Avec le virage à droite des anciens partis sociaux-démocrates, les travailleurs sont confrontés dans la plupart des pays à un immense vide politique. Là où de nouvelles formations de gauche ont été lancées, telles que Syriza en Grèce, le Nouveau Parti Anticapitaliste en France (NPA), ou Die Linke en Allemagne, une bataille est en cours afin d’assurer l’avenir de ces partis en tant que partis de lutte.

Syriza est devenu une véritable référence pour la Gauche grecque, et à un moment a bénéficié de 18% de soutien dans les sondages, mais n’a reçu que 4,8% lors des élections européennes. Nikos de Grèce a décrit comment Syriza a payé pour son incapacité à jouer un rôle actif dans les luttes de la classe ouvrière et de la jeunesse. Lorsque les mouvements de la jeunesse ont paralysé le pays à la fin 2008, Syriza était la seule organisation qui soutenait les jeunes, mais n’est pas parvenue à s’engager de manière active dans le processus et a en conséquence perdu du soutien. La droite de Syriza a été capable d’avoir une influence. Mais les membres du CIO dans Syriza participent à la « Deuxième Vague », un bloc de gauche au sein de Syriza, afin de tenter de démocratiser et de restructurer le parti, et lui donner une base plus politique.
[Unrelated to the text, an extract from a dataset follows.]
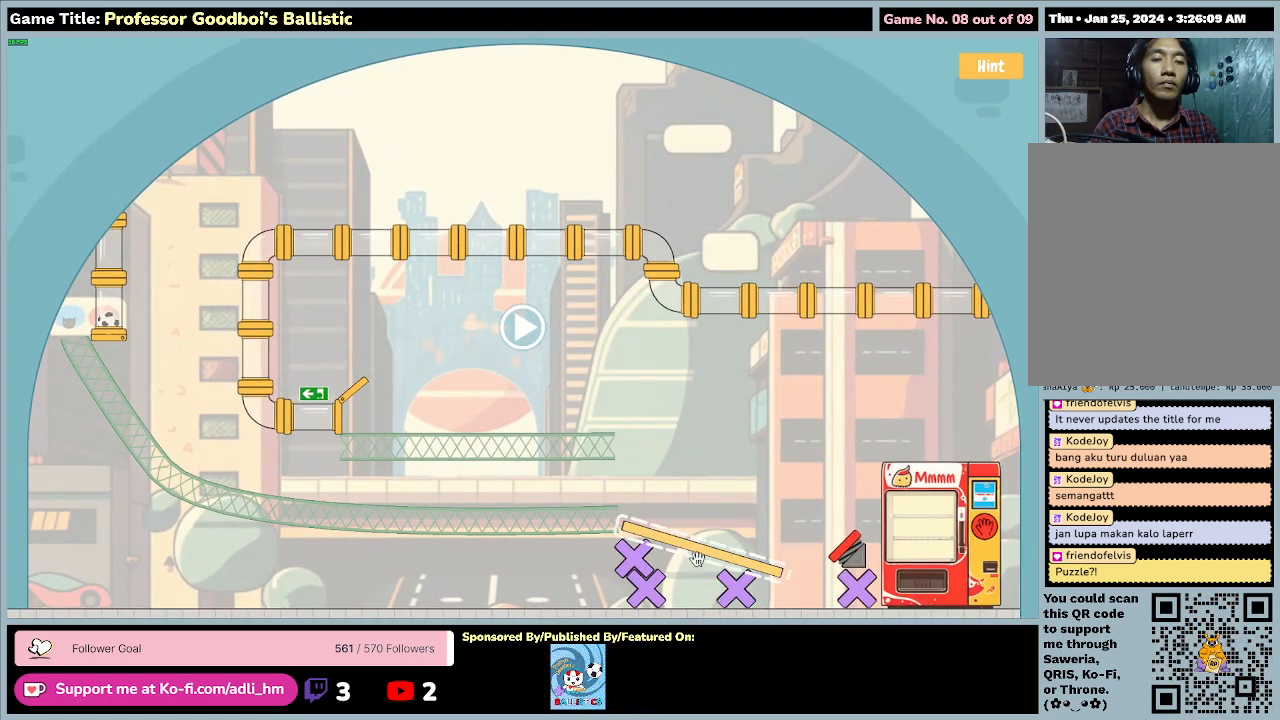
{"keys": [], "mouse": [], "events": []}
Le futur de Syriza n’est pas encore joué, mais cela va dépendre de sa capacité à s’orienter vers les luttes à venir.

En France, le Nouveau Parti Anticapitaliste a également subi une chute dans son soutien lors des élections européennes. Virginie de France a décrit comment la réponse de la direction n’a pas été de s’impliquer dans les luttes des travailleurs pour gagner leur soutien, mais de virer à droite. L’ampleur du manque de confiance dans la lutte peut être vu dans le programme proposé par le NPA pour les prochaines élections régionales. Il se limite à amener des revendications pour les gouvernements régionaux plutôt que sur le plan national – refusant par là de s’opposer aux licenciements et aux coupes salariales qui requièrent une action auprès du gouvernement national. Les membres du CIO participent maintenant à une alternative de gauche dans le NPA, mettant en avant un programme de lutte.

Judy Beishon a décrit le processus qui est en cours au Royaume-Uni, par lequel les composantes de « No2EU-Yes to Democracy », une coalition électorale impliquant un syndicat national, le RMT (syndicat des transports), qui a participé aux élections européennes, sont maintenant en train de discuter d’une coalition de syndicalistes et de socialistes pour les élections générales qui s’annoncent au Royaume-Uni.

Là où les travailleurs ont une alternative de gauche, il peut se trouver un large soutien pour une politique socialiste. Un cinquième de l’électorat portugais a voté pour le Bloc de Gauche et pour le Parti Communiste. Malheureusement, en ne parvenant pas à concrétiser leur potentiel, ces partis risquent maintenant de saper le soutien pour la gauche et pour le socialisme. Le Bloc de Gauche se concentre sur les élections plutôt que de s’impliquer dans la lutte des travailleurs. Le PC, malgré ses 40% de voix dans certaines importantes zones industrielles, n’a pas utilisé sa position pour mener des luttes.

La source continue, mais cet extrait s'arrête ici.